*Dataset items:*
§ §
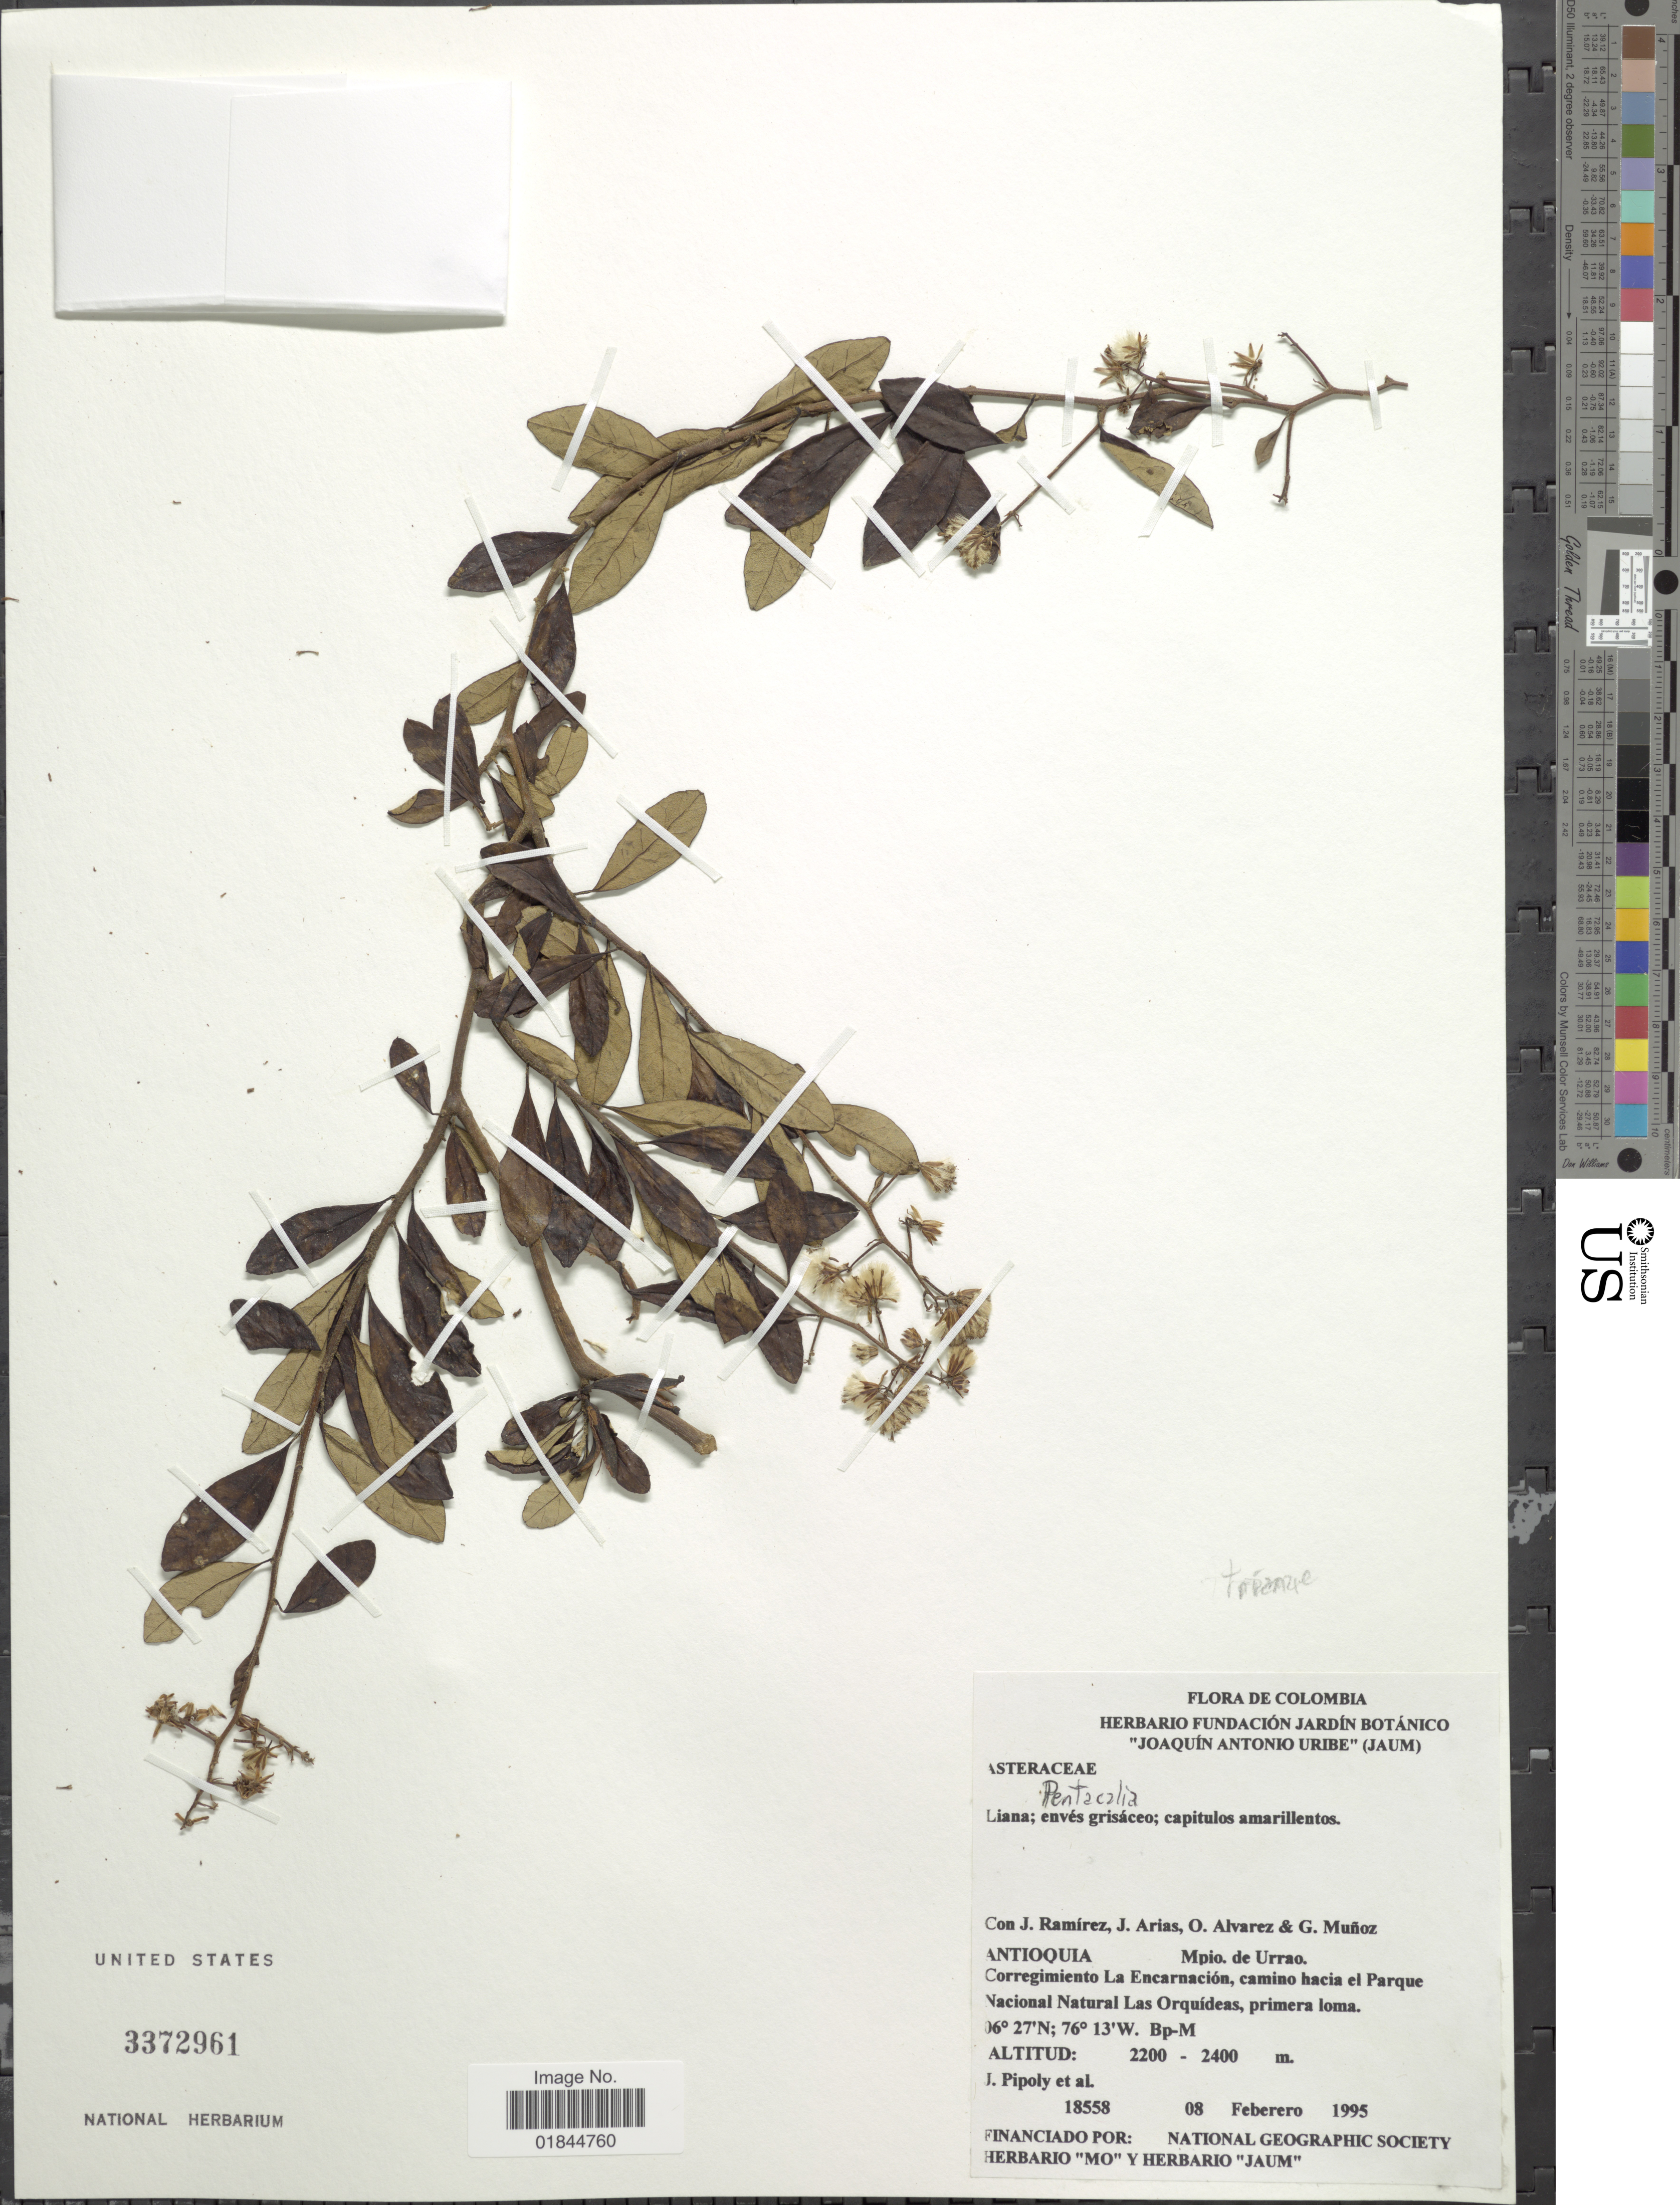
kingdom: Plantae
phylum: Tracheophyta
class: Magnoliopsida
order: Asterales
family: Asteraceae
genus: Pentacalia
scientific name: Pentacalia sp.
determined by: Calvo, Joel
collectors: J. J. Pipoly, J. Ramírez, J. Arias, O. Alvarez & G. Muñoz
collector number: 18558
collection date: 1995-02-08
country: Colombia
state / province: Antioquia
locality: Antioquia. Mpio. de Urrao. Corregimiento La Encarnacion, camino hacia el Parque Nacional Natural las Orquideas, primera loma.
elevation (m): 2200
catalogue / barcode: US 3372961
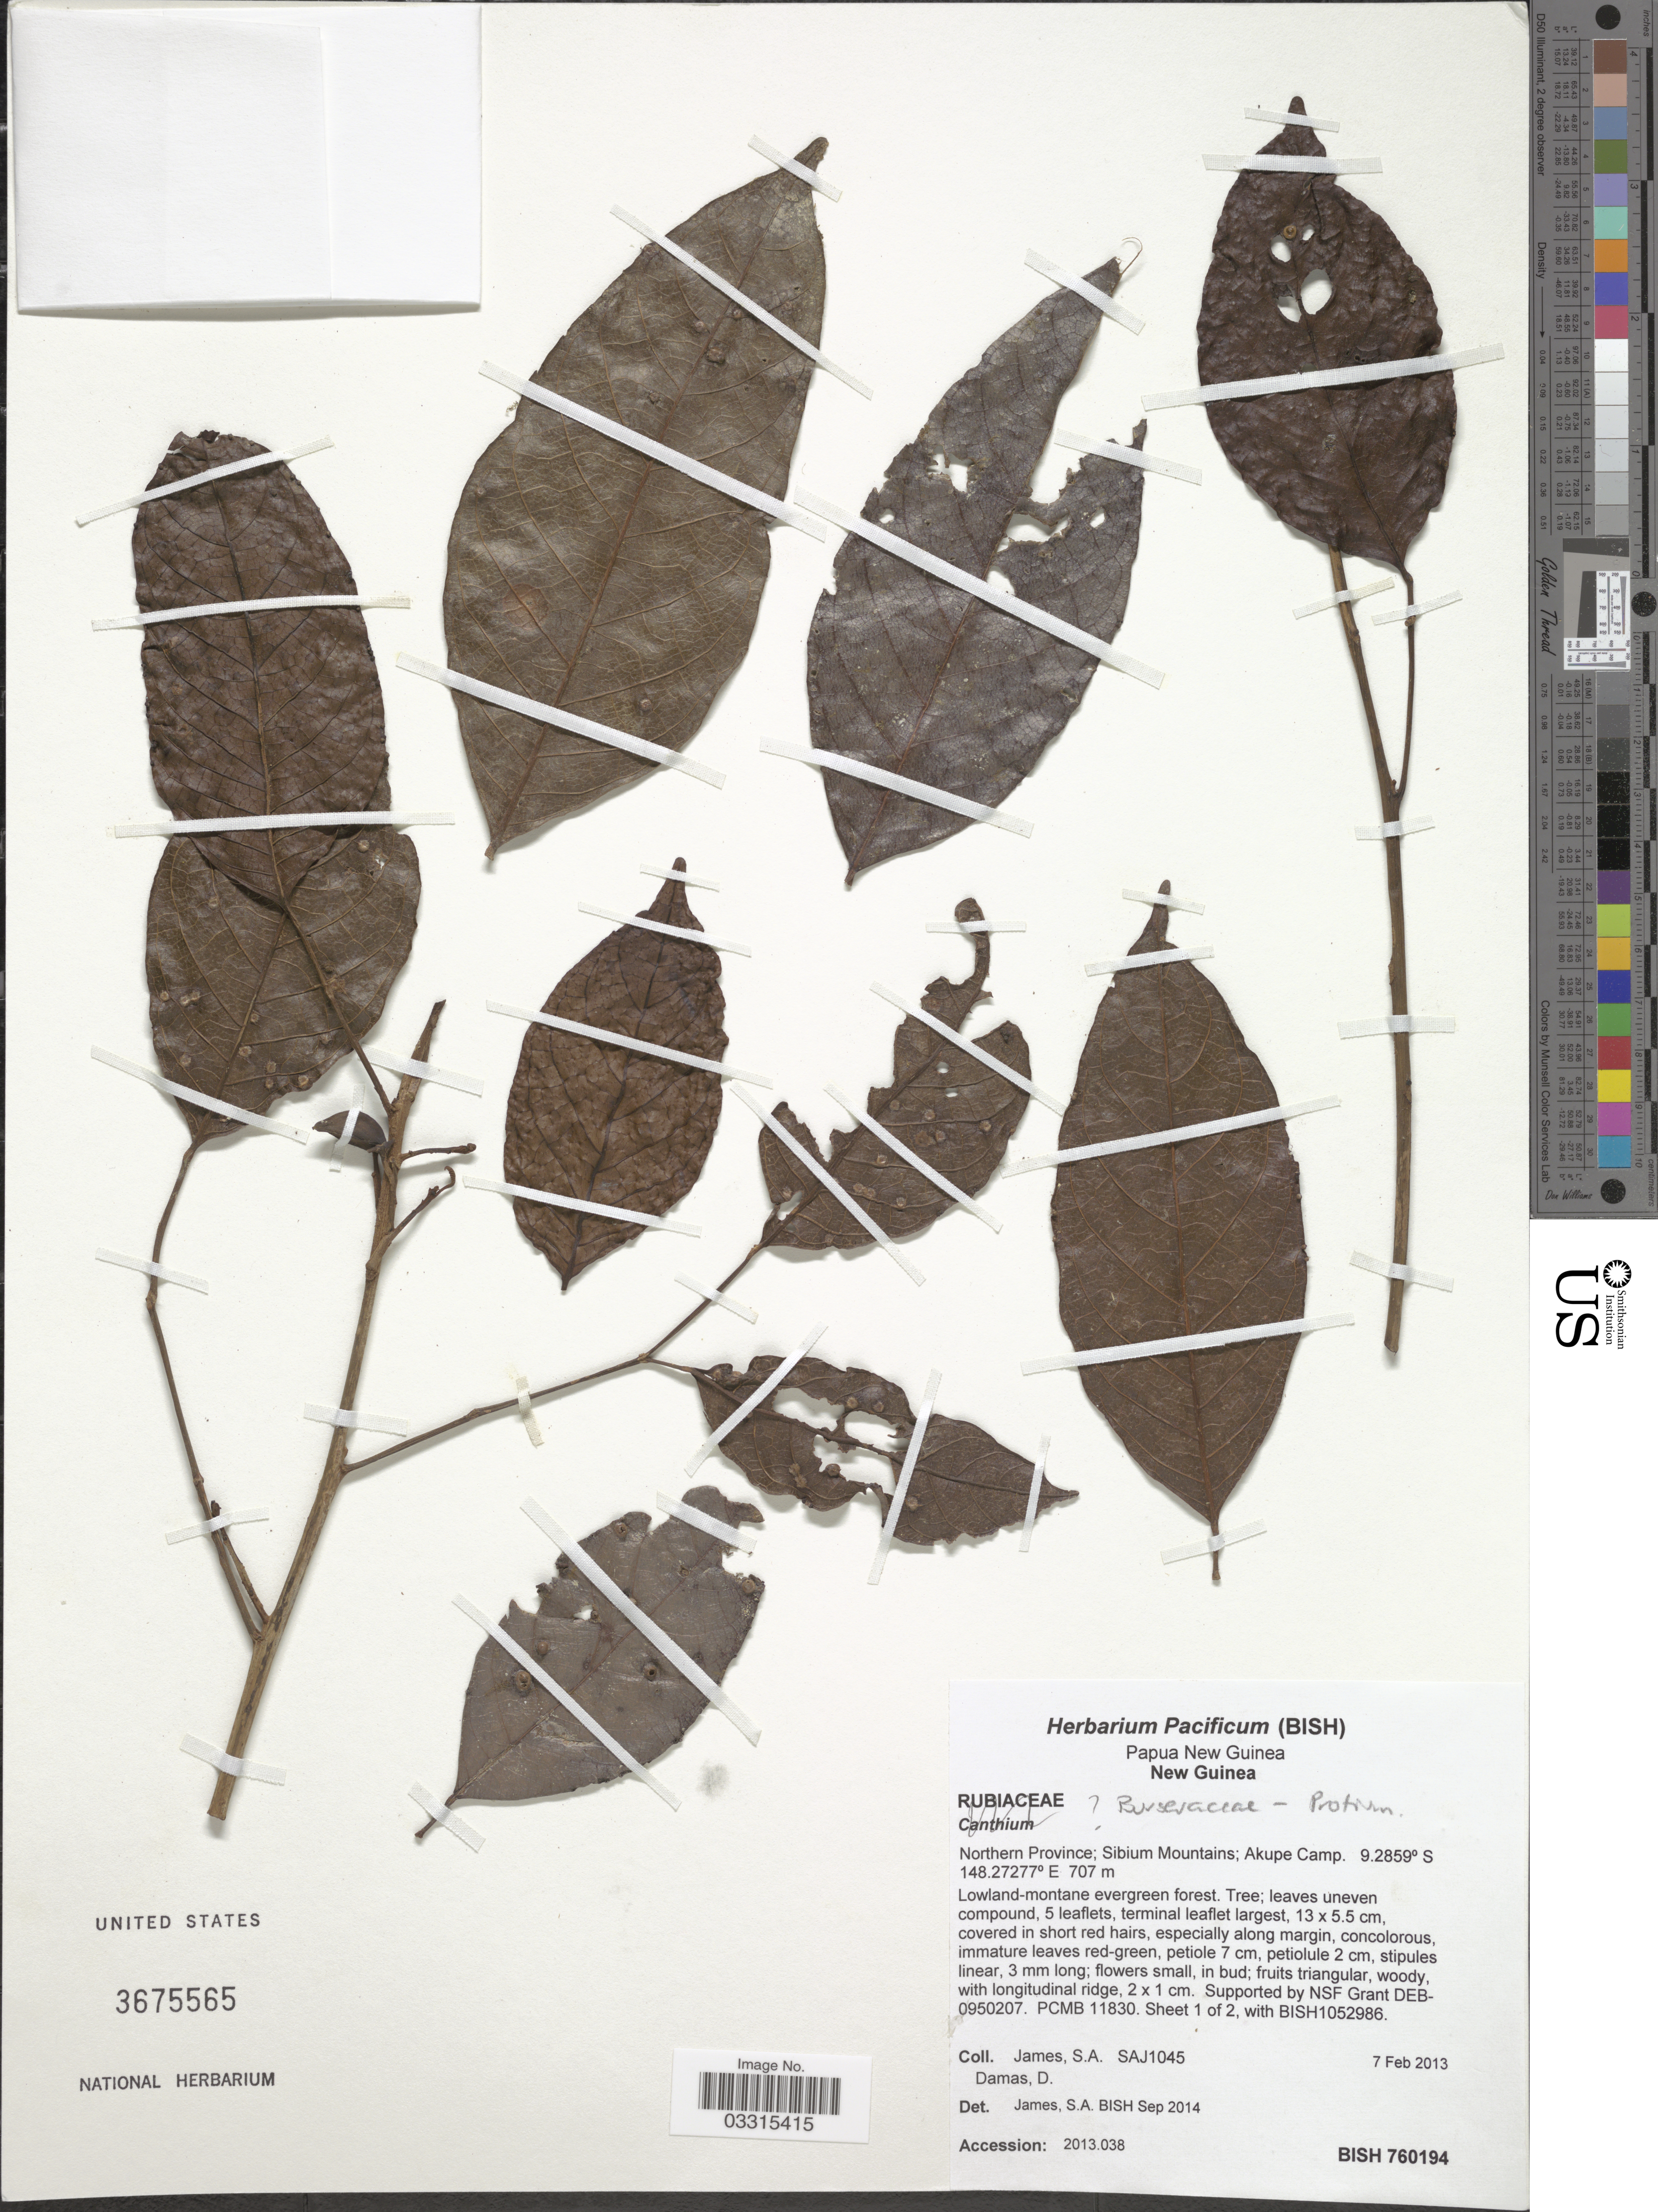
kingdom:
§ §
*Short exercise:* Reproduce these rows in full, omitting the pictures, and substitute "date collected" for every occurrence of "collection date", changing nothing else.

*Task output:*
kingdom: Plantae
phylum: Tracheophyta
class: Magnoliopsida
order: Asterales
family: Asteraceae
genus: Pentacalia
scientific name: Pentacalia sp.
determined by: Calvo, Joel
collectors: J. J. Pipoly, J. Ramírez, J. Arias, O. Alvarez & G. Muñoz
collector number: 18558
date collected: 1995-02-08
country: Colombia
state / province: Antioquia
locality: Antioquia. Mpio. de Urrao. Corregimiento La Encarnacion, camino hacia el Parque Nacional Natural las Orquideas, primera loma.
elevation (m): 2200
catalogue / barcode: US 3372961
kingdom:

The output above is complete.